#### [Data entries]
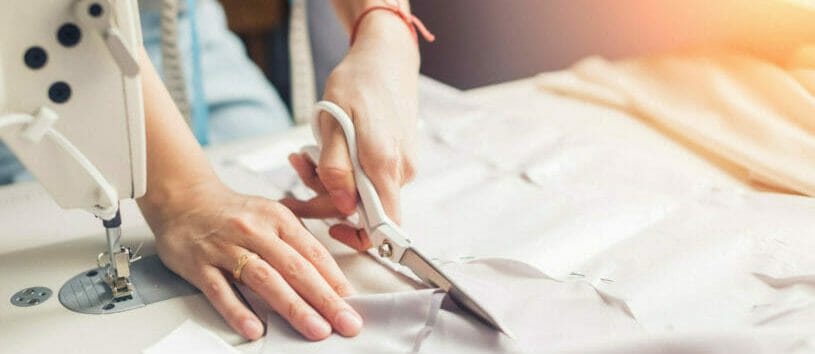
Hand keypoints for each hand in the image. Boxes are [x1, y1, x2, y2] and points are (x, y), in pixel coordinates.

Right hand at [140, 180, 362, 340]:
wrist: (183, 200)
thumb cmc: (233, 214)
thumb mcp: (272, 217)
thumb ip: (298, 244)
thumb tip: (330, 280)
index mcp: (278, 218)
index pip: (313, 253)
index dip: (336, 280)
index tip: (353, 303)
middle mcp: (254, 231)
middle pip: (295, 268)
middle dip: (324, 298)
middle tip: (345, 322)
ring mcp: (226, 248)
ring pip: (264, 279)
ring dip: (293, 307)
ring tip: (314, 328)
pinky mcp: (199, 264)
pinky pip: (220, 290)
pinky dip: (238, 310)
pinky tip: (254, 328)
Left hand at [281, 11, 419, 250]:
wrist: (387, 57)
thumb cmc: (359, 83)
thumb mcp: (334, 122)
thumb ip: (336, 168)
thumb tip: (341, 207)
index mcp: (385, 166)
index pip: (383, 227)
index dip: (358, 238)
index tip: (331, 228)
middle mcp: (399, 170)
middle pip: (363, 208)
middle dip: (323, 196)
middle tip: (295, 172)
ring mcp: (400, 164)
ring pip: (361, 190)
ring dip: (329, 179)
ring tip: (303, 153)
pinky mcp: (395, 156)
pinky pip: (367, 174)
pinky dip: (343, 168)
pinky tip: (324, 148)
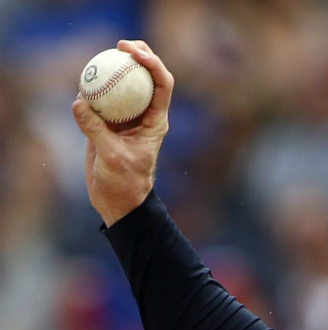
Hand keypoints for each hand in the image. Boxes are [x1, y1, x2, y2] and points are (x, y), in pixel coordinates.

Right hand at [71, 39, 173, 226]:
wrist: (119, 200)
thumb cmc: (125, 182)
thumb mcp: (112, 156)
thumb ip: (96, 130)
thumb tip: (79, 103)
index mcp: (156, 120)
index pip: (162, 84)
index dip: (153, 64)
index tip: (134, 53)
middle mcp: (144, 114)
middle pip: (146, 77)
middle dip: (138, 55)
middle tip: (120, 44)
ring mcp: (125, 117)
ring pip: (124, 84)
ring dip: (115, 68)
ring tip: (102, 56)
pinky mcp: (107, 123)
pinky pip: (101, 98)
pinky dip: (93, 88)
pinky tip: (83, 81)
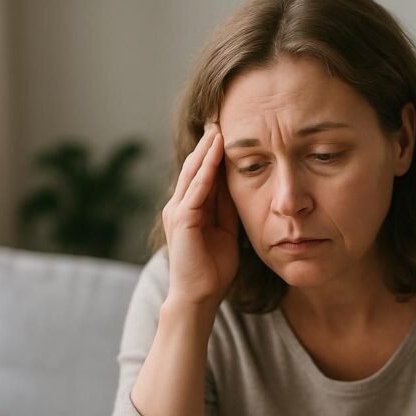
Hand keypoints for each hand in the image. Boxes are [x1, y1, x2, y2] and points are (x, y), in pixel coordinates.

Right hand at [162, 123, 239, 308]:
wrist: (199, 297)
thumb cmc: (213, 270)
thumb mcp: (226, 232)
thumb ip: (227, 209)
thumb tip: (238, 187)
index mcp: (190, 209)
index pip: (202, 174)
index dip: (214, 153)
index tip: (227, 132)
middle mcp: (179, 206)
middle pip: (194, 167)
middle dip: (208, 144)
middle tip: (220, 118)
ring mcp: (177, 212)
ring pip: (193, 173)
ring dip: (206, 150)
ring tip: (218, 128)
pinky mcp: (181, 220)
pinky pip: (195, 190)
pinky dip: (206, 170)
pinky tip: (215, 153)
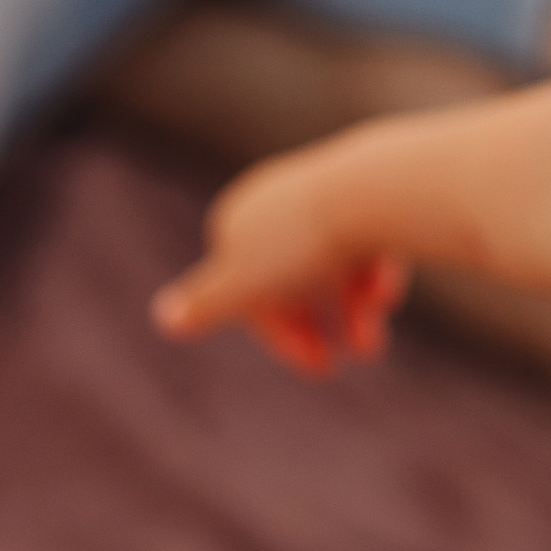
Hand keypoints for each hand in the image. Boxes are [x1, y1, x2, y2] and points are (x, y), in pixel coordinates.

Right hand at [150, 139, 407, 374]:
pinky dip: (374, 270)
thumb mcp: (245, 286)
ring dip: (354, 307)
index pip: (249, 287)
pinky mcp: (364, 184)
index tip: (319, 365)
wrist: (373, 190)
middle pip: (294, 276)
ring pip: (334, 261)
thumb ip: (205, 304)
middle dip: (324, 321)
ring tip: (376, 342)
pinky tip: (388, 293)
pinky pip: (365, 236)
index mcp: (236, 216)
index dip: (282, 332)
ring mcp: (319, 187)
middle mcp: (274, 197)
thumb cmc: (305, 245)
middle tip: (363, 354)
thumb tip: (163, 318)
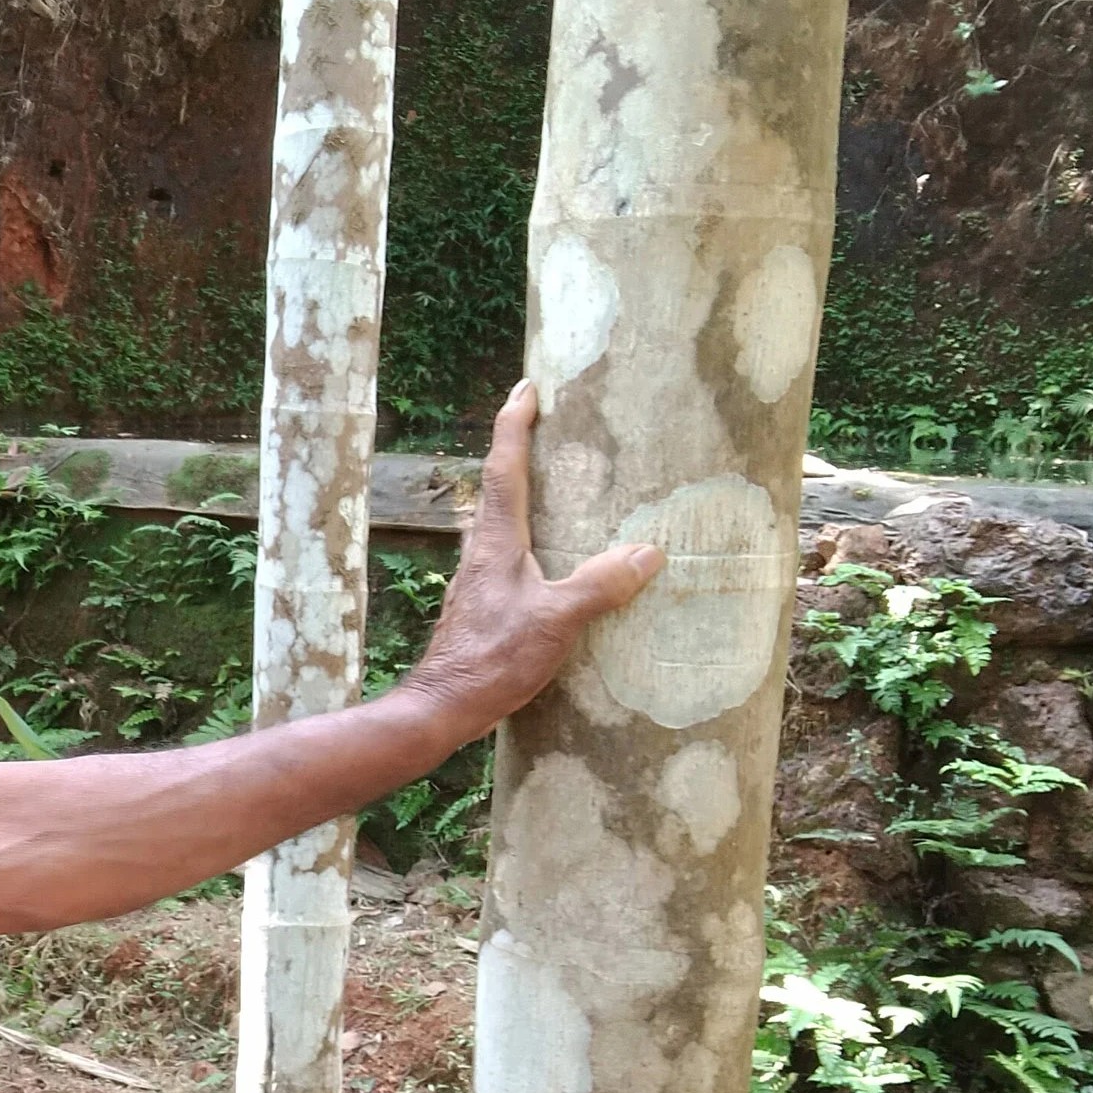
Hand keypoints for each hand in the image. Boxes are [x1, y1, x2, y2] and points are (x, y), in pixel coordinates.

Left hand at [395, 380, 663, 737]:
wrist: (444, 706)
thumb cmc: (492, 660)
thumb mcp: (556, 621)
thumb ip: (599, 585)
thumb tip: (648, 553)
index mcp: (496, 542)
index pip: (504, 468)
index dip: (515, 425)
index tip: (527, 387)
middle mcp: (482, 550)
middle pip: (499, 485)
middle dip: (520, 448)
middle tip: (546, 420)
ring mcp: (480, 576)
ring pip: (503, 519)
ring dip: (524, 491)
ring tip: (558, 480)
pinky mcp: (484, 601)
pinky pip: (510, 550)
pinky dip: (531, 532)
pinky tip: (551, 551)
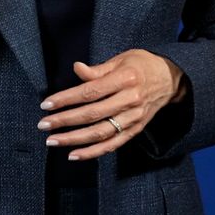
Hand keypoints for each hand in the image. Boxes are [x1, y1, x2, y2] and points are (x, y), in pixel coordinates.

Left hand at [37, 50, 186, 160]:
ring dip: (74, 139)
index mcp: (125, 80)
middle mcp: (130, 101)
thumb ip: (97, 69)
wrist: (171, 79)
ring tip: (53, 141)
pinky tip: (74, 154)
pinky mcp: (136, 130)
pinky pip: (113, 144)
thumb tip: (76, 68)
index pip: (90, 92)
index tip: (47, 104)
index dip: (67, 99)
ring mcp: (134, 118)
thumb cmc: (141, 65)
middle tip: (43, 124)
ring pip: (101, 133)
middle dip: (65, 121)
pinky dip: (93, 152)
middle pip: (93, 114)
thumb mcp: (120, 59)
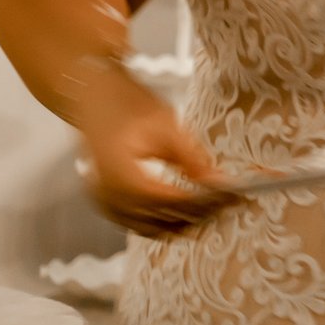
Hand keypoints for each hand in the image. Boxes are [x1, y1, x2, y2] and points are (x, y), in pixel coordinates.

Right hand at [77, 91, 234, 237]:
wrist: (93, 96)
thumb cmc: (129, 105)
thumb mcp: (166, 126)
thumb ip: (191, 158)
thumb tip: (219, 182)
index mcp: (120, 173)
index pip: (168, 201)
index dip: (202, 204)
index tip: (231, 199)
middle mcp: (107, 194)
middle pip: (160, 220)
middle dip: (197, 215)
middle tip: (229, 205)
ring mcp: (102, 202)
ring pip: (149, 228)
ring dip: (181, 223)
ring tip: (213, 210)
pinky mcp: (103, 203)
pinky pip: (136, 224)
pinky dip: (161, 223)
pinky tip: (186, 214)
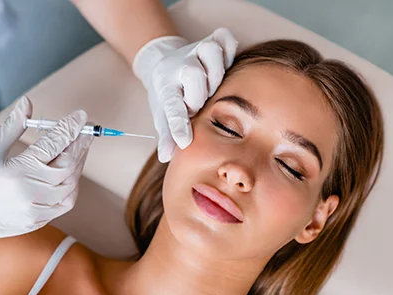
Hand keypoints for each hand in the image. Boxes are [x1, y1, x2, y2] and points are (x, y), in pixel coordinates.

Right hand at [0, 96, 93, 239]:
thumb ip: (13, 126)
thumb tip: (27, 103)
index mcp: (17, 171)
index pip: (53, 144)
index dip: (70, 128)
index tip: (81, 116)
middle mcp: (32, 192)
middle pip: (68, 164)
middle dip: (80, 143)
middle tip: (88, 129)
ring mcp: (39, 209)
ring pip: (71, 182)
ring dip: (79, 162)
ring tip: (81, 146)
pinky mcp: (42, 219)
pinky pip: (67, 200)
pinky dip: (73, 183)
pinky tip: (73, 170)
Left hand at [133, 28, 237, 161]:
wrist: (165, 64)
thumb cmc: (170, 95)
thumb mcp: (163, 115)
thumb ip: (166, 135)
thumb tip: (165, 157)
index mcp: (166, 88)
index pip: (171, 108)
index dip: (178, 125)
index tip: (184, 141)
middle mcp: (180, 66)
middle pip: (193, 74)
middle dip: (199, 94)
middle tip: (199, 105)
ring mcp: (195, 51)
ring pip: (210, 51)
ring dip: (216, 71)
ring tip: (214, 85)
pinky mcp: (211, 40)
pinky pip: (225, 39)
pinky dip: (230, 49)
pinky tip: (226, 65)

#### [EXERCISE GOAL]
Print out every entry above without changing a word, and leave out the pictures.

#### [SOLUTION BELOW]
Hand keypoints for each hand in the image. Boxes are [x1, y1, x2, y2] and points are (x, y), in pixel coordinates.

Right hand at [140, 180, 362, 340]:
wrist: (183, 200)
thumb cmc: (233, 214)
thumb mcp: (272, 217)
thumb ip: (298, 244)
thumb tip: (330, 280)
index mcp: (278, 218)
index pip: (313, 253)
index dip: (336, 280)
index tip: (353, 303)
middle mcp: (254, 231)
middle pip: (295, 268)
middle dip: (324, 298)
middle tip: (345, 322)
ring mcp: (226, 248)
ring pip: (264, 279)
ring dip: (293, 307)
ring tip: (314, 328)
pinky mcp: (199, 264)
pinky pip: (220, 290)
pinky dip: (238, 310)
pinky tip: (254, 328)
Left hand at [281, 11, 419, 250]:
wrist: (387, 57)
thumb cmc: (359, 83)
thumb mcp: (334, 122)
thumb ip: (336, 168)
thumb tip: (341, 207)
index mcp: (385, 166)
index pip: (383, 227)
index dip: (358, 238)
index tip: (331, 228)
middle mcp: (399, 170)
middle pip: (363, 208)
middle dip: (323, 196)
middle tip: (295, 172)
ring mcp: (400, 164)
ring pip: (361, 190)
ring dip: (329, 179)
ring tip: (303, 153)
pinky mcp: (395, 156)
pinky pip: (367, 174)
pinky dip: (343, 168)
pinky tip: (324, 148)
Hand keypoints for each hand in the image. Boxes are [x1, y1, x2, y2] and points are (x, y), in pixel coordinates.

Right hand at [71, 39, 173, 226]:
wrist: (119, 200)
thumb cmc: (125, 182)
thumb mcp: (112, 156)
thumb ip: (96, 130)
thumb tip: (79, 103)
index mcp: (156, 120)
index pip: (162, 84)
index dip: (153, 64)
index tip: (134, 53)
middle mcp: (144, 114)
middle pip: (146, 77)
middle dip: (138, 55)
middle tip: (120, 44)
ring mcp: (125, 117)
ring pip: (124, 84)
ring dip: (115, 68)
ring tip: (102, 56)
pinky mcp: (107, 123)
pinky pip: (101, 98)
pinky dip: (93, 88)
pinky tip: (83, 81)
Hand keypoints for each hand in the image. Boxes are [x1, y1, x2, y2] and points are (x, y), in pixel coordinates.

Right hand at [162, 123, 239, 308]:
wrist: (199, 297)
thumb cmc: (213, 270)
thumb mcp: (226, 232)
thumb ip: (227, 209)
thumb tip: (238, 187)
index mcp: (190, 209)
index pip: (202, 174)
index dip: (214, 153)
index tip: (227, 132)
middle mcp: (179, 206)
middle pip: (194, 167)
middle dip: (208, 144)
middle tip: (220, 118)
ring mcp: (177, 212)
ring pip: (193, 173)
ring dip: (206, 150)
ring tip: (218, 128)
pinky mcp: (181, 220)
pinky pip: (195, 190)
pinky dip: (206, 170)
pinky tip: (215, 153)
Hand keypoints for each hand in the image. Boxes are [x1, y1, x2, y2] and points are (x, y), in pixel coordinates.

Right hand at [150, 139, 407, 374]:
pinky dip: (374, 270)
thumb mcp: (245, 286)
ring dip: (354, 307)
index pip: (249, 287)
pinky mcp: (364, 184)
index tip: (319, 365)
wrist: (373, 190)
middle pip: (294, 276)
ring pip: (334, 261)
thumb ip: (205, 304)
middle dip: (324, 321)
ring tip: (376, 342)
pinky tip: (388, 293)
pinky pip: (365, 236)
index mcp: (236, 216)
index dip: (282, 332)
ring mcp: (319, 187)
middle mcp: (274, 197)
thumb cmc: (305, 245)
middle tip: (363, 354)
thumb tip: (163, 318)
Hand keypoints for each hand in the image. Boxes are [x1, y1, x2, y2] and points are (x, y), in pixel coordinates.

Left hand at [395, 380, 663, 737]:
wrist: (444, 706)
thumb cmc: (492, 660)
thumb mcp: (556, 621)
thumb ip: (599, 585)
thumb tip: (648, 553)
index mcp: (496, 542)
index pip: (504, 468)
index dip: (515, 425)
index tip: (527, 387)
middle mcp: (482, 550)
middle pip: (499, 485)
middle dip: (520, 448)
middle tip: (546, 420)
ring mcp: (480, 576)
ring pip: (503, 519)
ring dip: (524, 491)
ring tip: (558, 480)
pinky mcp: (484, 601)
pinky pip: (510, 550)
pinky dip: (531, 532)
pinky tip: (551, 551)
Hand keypoints for each hand in the image. Boxes are [x1, y1, x2, y2] and points are (x, y), in pixel coordinates.

Left hand at [37, 50, 186, 160]:
ring dip: (74, 139)
index mcp: (125, 80)
middle mcp: (130, 101)
thumb ip: (97, 69)
wrist: (171, 79)
ring tip: (53, 141)
pinky tip: (74, 154)
pinky mcp: (136, 130)
pinky pip: (113, 144)
thumb tip: (76, 68)
index pip: (90, 92)
index tip: (47, 104)
index dip: (67, 99)
ring mcp: (134, 118)
thumb cmc: (141, 65)
middle tip: (43, 124)
ring pip: (101, 133)
middle dip: (65, 121)
pinky dip: (93, 152)
middle pip: (93, 114)
thumb mcp: (120, 59)
Hand keypoints for each hand in the image. Boxes are [x1, y1, x2, y2] and points are (x, y), in pixel coordinates.

Right hand at [77, 91, 234, 237]:
wrist: (93, 96)
thumb cmc: (129, 105)
thumb mcp: (166, 126)
thumb ip: (191, 158)
thumb tip: (219, 182)
index mcp: (120, 173)
index pip: (168, 201)
index dip: (202, 204)
index tip: (231, 199)
middle mcp: (107, 194)
middle pip: (160, 220)
middle dip: (197, 215)
middle tip: (229, 205)
ring mcp: (102, 202)
ring pip: (149, 228)
ring dip: (181, 223)
ring tip: (213, 210)
pinky mcp: (103, 203)
pinky pip: (136, 224)
pinky dip: (161, 223)
pinky tip: (186, 214)
Hand keypoints for each hand in the image. Boxes are [x1, y1, x2, y2] and points are (x, y), in pixel coordinates.

Right hand at [0, 96, 93, 239]:
thumb ip: (13, 126)
thumb tip: (27, 103)
index mcp: (17, 171)
index pip: (53, 144)
index dip: (70, 128)
index tip: (81, 116)
middle mcp: (32, 192)
middle pip: (68, 164)
middle dip: (80, 143)
middle tip: (88, 129)
ring mcp: (39, 209)
ring pip: (71, 182)
ring dip: (79, 162)
ring tip: (81, 146)
pinky mcp: (42, 219)
pinky pip: (67, 200)
pinky dip: (73, 183)
pinky tip: (73, 170)
Left hand at [133, 28, 237, 161]:
wrist: (165, 64)
thumb cmc: (170, 95)
thumb mcp: (163, 115)
thumb ip: (166, 135)
thumb tip: (165, 157)
index mcp: (166, 88)
index pip: (171, 108)
index dip: (178, 125)
index tip: (184, 141)
middle mcp: (180, 66)
middle pip: (193, 74)
middle dip: (199, 94)
middle tip: (199, 105)
ring mcp: (195, 51)
ring pip: (210, 51)
ring dip: (216, 71)
ring tip: (214, 85)
pinky mcp: (211, 40)
pinky pip: (225, 39)
pinky dip: (230, 49)
pinky tip: (226, 65)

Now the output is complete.